Вместо поцелуев происходит неловкая сцена. Он церемонно просит извинить за недоразумение - администрация неправильно истолковала его заявку, помещений не хватает, короче говоря, они поставили вторую кровать… Он, разумеется, готов немедленно пойти в контору и требовать для нее отдельной комнаты, но, с другой стороны, он был бы счастлив, если бы она согласилась жить с ним, как он выражается, "под одной крышей", по-дружески, комната большая, можно даже поставить ширму, в общем, решение за ней.

Молодая женщина видит все насквозь. И то, что ученому с мировым именем страшно итти в контору, и то, что он, понимая, что она это понимает, пользуется этим для игры второго порядка, где сближение будет в пределе возможным, но отнюдь не заданным с самого начала. С любопытством она принимает игру.

Они начинают жить вместе, вместе ходят на завтрак, обед и ужин в санаторскую столовую, вместе гуляют перед сном, ничем не отличаясь от других супружеских пар. Вплоть до того, что иной раз он на целый день отправляется в горы с остановившимся неподалеку другом, оставляя "жену" в одиночестве. Так проходит примерно месяц. Француженка проявляет такт, теряется в догадках и даже начинает ревновать к приятелю, который, кстати, улучив минуту наедине, намекает на безнадежность ее притязаний.

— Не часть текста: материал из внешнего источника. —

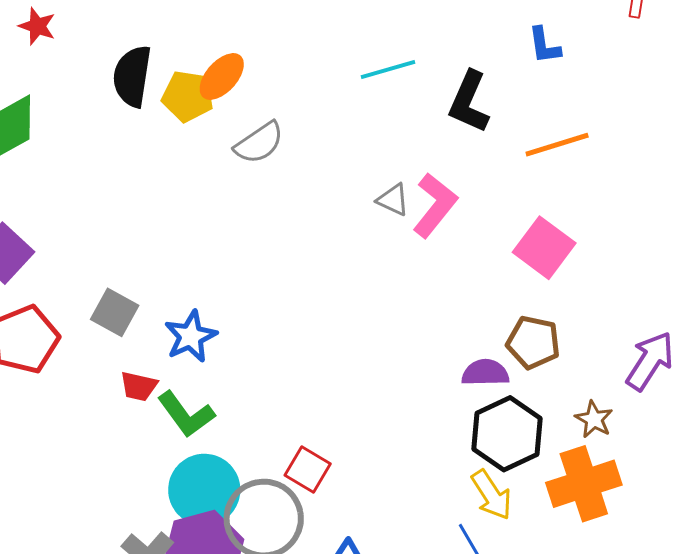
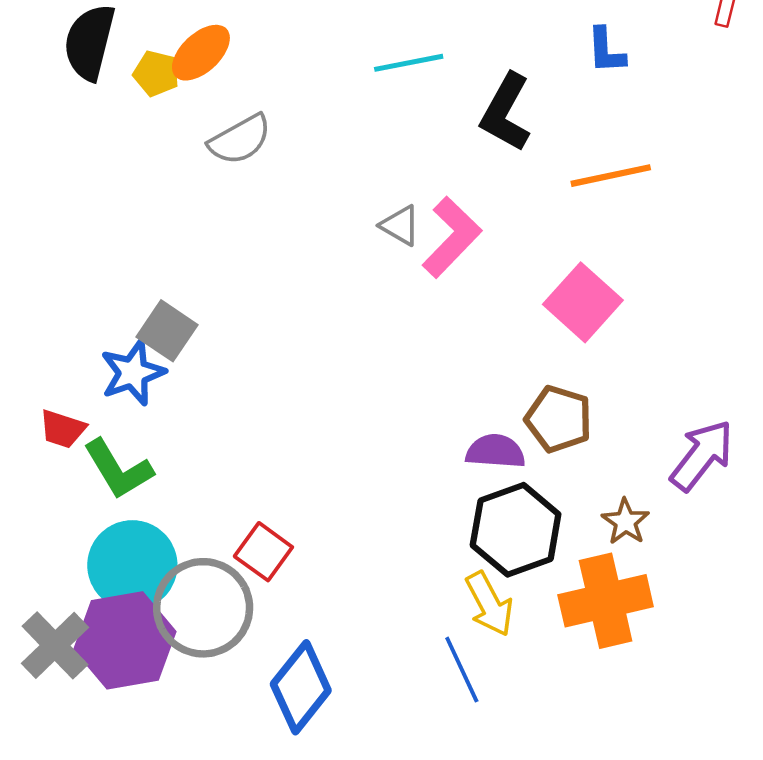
yellow pentagon: (188, 96) -> (156, 73), size x0.7
gray square: (115, 312) -> (167, 331), moved

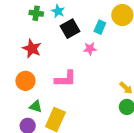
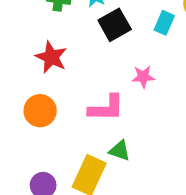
pink star: (90, 49) -> (143, 77), moved
green triangle: (36, 106) -> (120, 151), moved

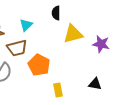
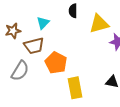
yellow triangle: (73, 34) -> (99, 24), moved
yellow rectangle: (58, 90) -> (75, 88), size x1.5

Имени приятеля мемуаристка не называет, но - и это моя главная находка - оно восстанавливается с высокой вероятностью. В опубликованной после смерти работе, положившей начало так наз. "перевальному" направлению в одной из отраслей математики, Сергей Меерсон иллюстрирует ключевое понятие своего подхода множественностью горных планов, открывающихся с серии последовательных перевалов, как, например, пишет он в сноске, "на пути из Месхета в Атузы, неоднократно проделанном мной в обществе моего друга, И. Б. Ш., с которым мы обсуждали музыкальные и литературные аналогии к принципу "перевала". В тридцатые годы, да и много позже, такая сноска была бы без разговоров зарезана редактором. Но смерть автора даровала ей жизнь, влачившуюся, впрочем, в безвестности - до тех пор пока, попавшись мне на глаза, она не пережила второе рождение. Пометка "Атузский перевал, март" под ныне классической статьей сэра Элайджи о многоуровневости эстетических структур, вышедшей уже в Англии, не оставляла сомнений относительно личности И. Б. Ш.